ESPN pays $2 billion a year to the NFL for Monday Night Football and one NFL wild card playoff game. I've written for the past couple of years that as ESPN's business collapses that ESPN's decision on whether or not to bid to keep Monday Night Football would be the first big test of how rapidly that business is deteriorating.
What's a deteriorating business look like? In the month of October ESPN lost over 15,000 subscribers a day in October per the latest Nielson estimates.
15,000 a day!
Losing 15,000 subscribers per day is a lot, but is that because of the NFL anthem protests or because cord-cutting has finally reached a tipping point?
(Score: 5, Informative) by fustakrakich on Wednesday November 01 2017, @04:14PM (2 children)
You think ESPN is shit, look at what happened to the History Channel, et al. The entire nature of TV production on every channel has has adopted this horrible screaming sensational format that's impossible to bear, all designed to raise your blood pressure. It's unwatchable. AXN is all there is now.
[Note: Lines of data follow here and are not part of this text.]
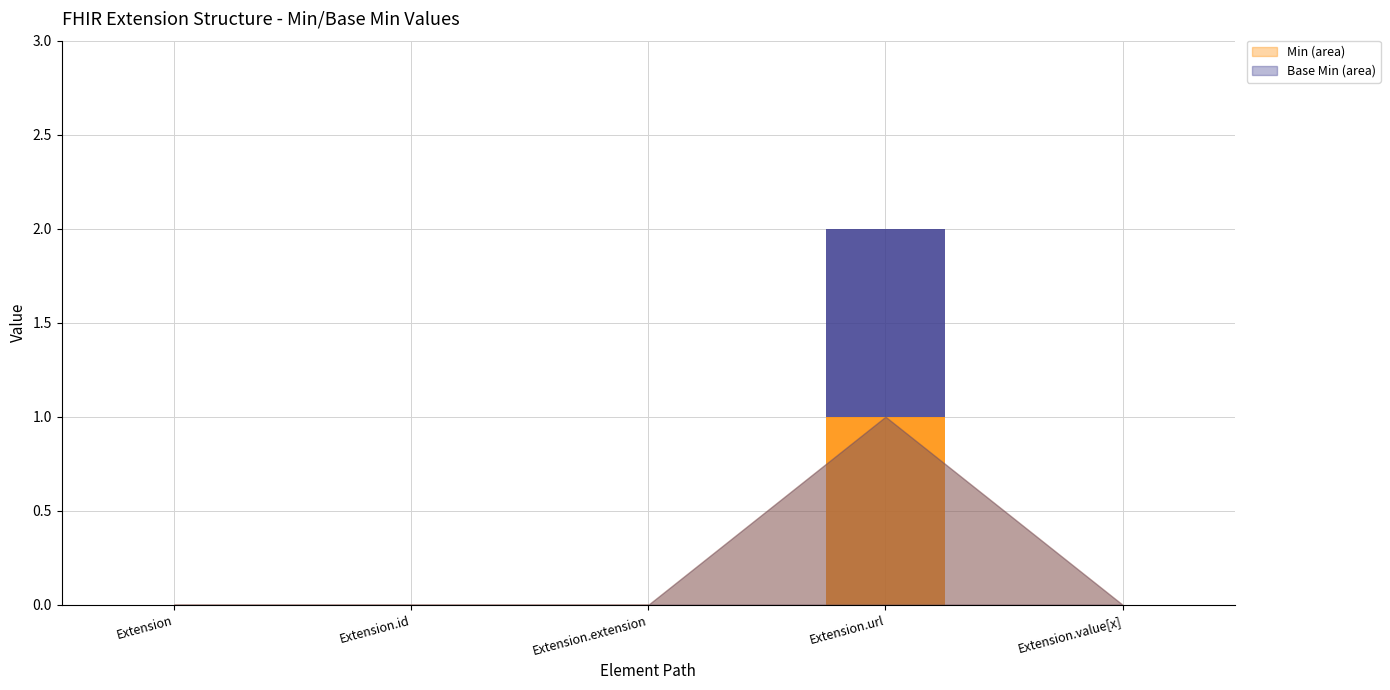

At which category is the sum across all series the highest?

Extension.url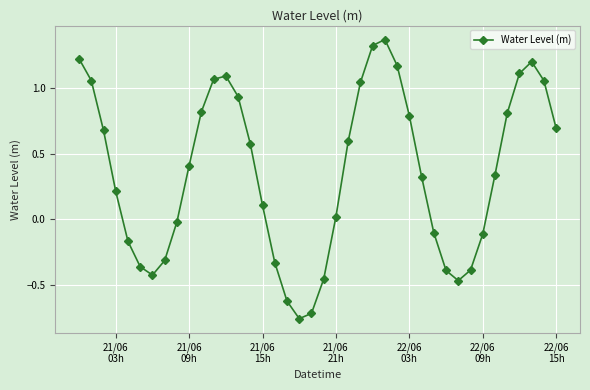

What is the value of the 36th point from the left?

0.8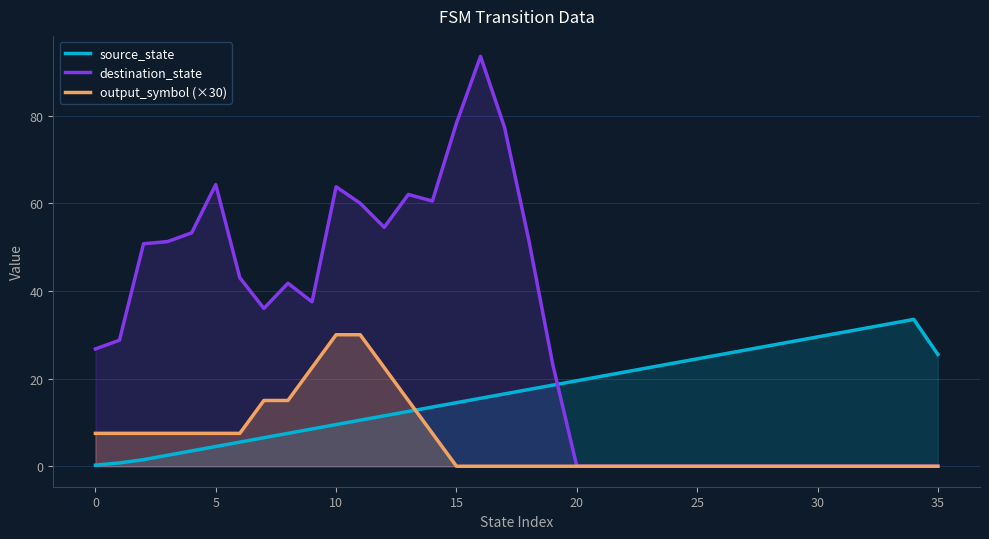

At which label is source_state closest to 16?

16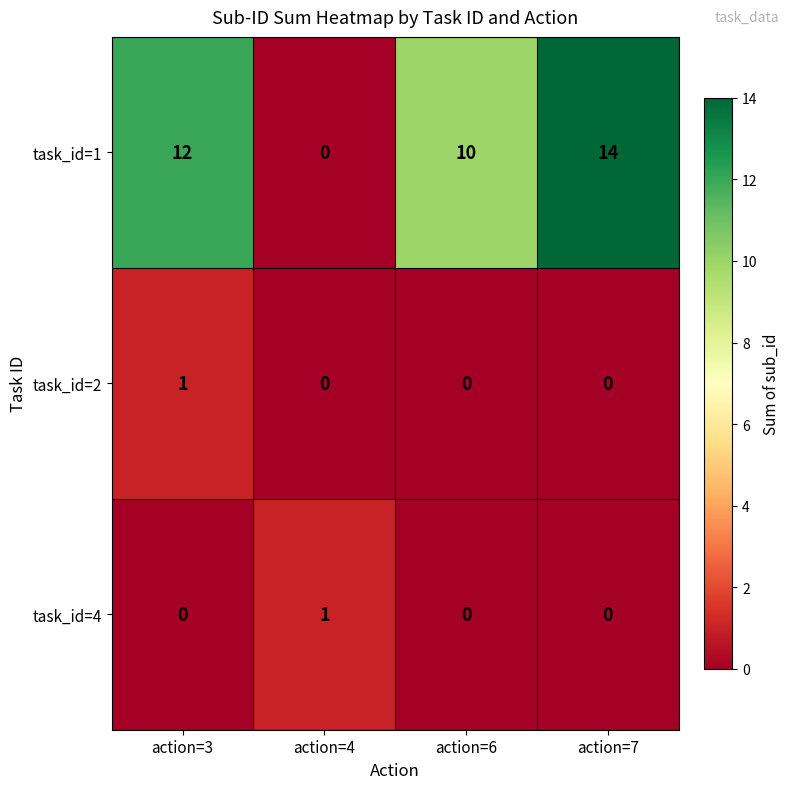

At which category is the sum across all series the highest?

action=7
La politica e i criminali sono la stessa cosa..
(Score: 0) by Anonymous Coward on Wednesday November 01 2017, @04:45PM (1 child)
Amen. Many channels aren't even worthy of the "entertainment" label. This is at least partly due to the 500+ channels running 24/7 vying for viewers and advertising dollars.
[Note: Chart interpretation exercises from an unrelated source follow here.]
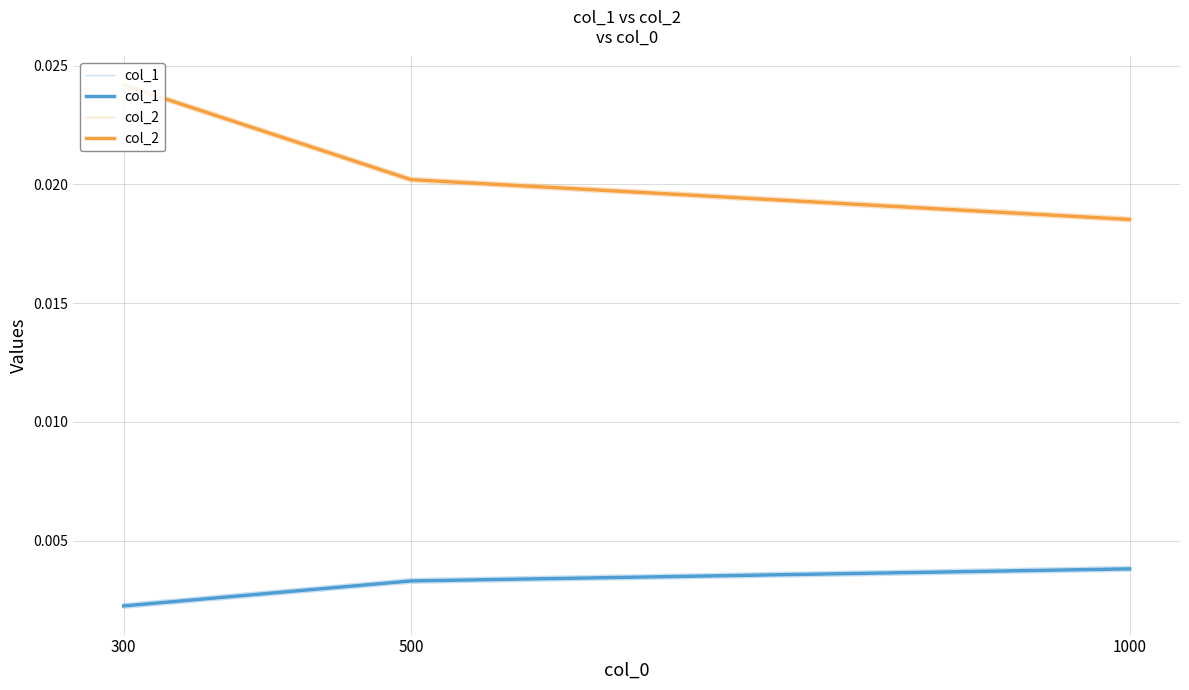

Does the chart display data point markers on the line(s)?

No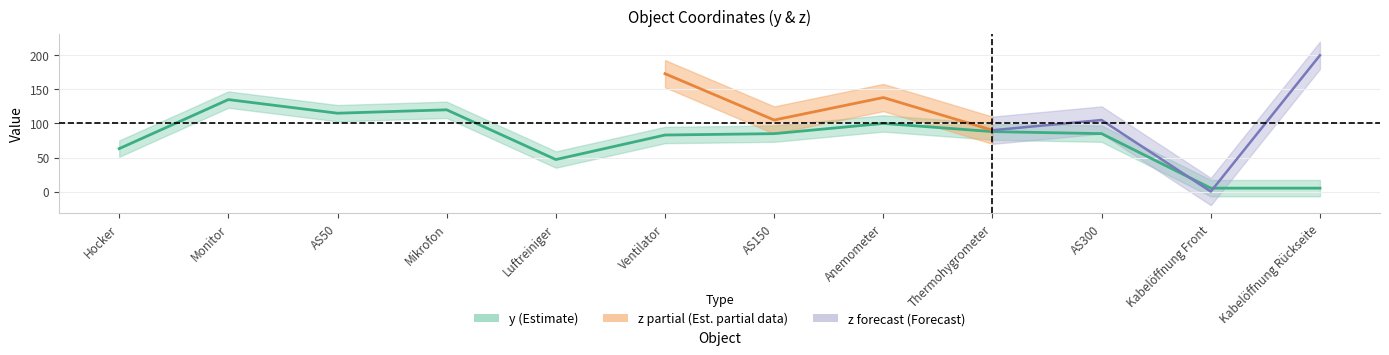

Rank the categories by value from highest to lowest.

Monitor, Mikrofon, AS50, Anemometer, Thermohygrometer, AS150, AS300, Ventilator, Hocker, Luftreiniger, Kabelöffnung Front, Kabelöffnung Rückseite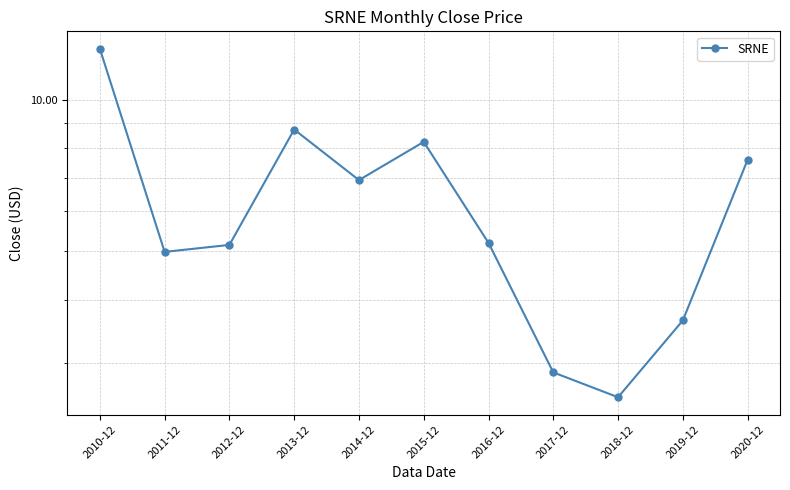

List the labels in order of value, smallest first.

2018-12, 2017-12, 2019-12, 2011-12, 2012-12, 2016-12, 2014-12, 2020-12, 2015-12, 2013-12, 2010-12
(Score: 0) by Anonymous Coward on Thursday November 02 2017, @03:27PM
Every channel having to be a 'hit' channel, rather than setting their production values/syndication fee costs according to their viewership. If they did, then many more channels could cater to a niche of a few hundred thousand to million people, and they could all stay in business and profitable, while not being the sort of runaway successes everybody expects today.
For an example of this (that is quickly being corrupted by western influence), look at Japan, and the number of channels, networks, and smaller production studios producing content for their domestic market. Smaller than America and the amount of shows produced there are far higher than the amount produced in America, and certainly more than those watched outside of regional television.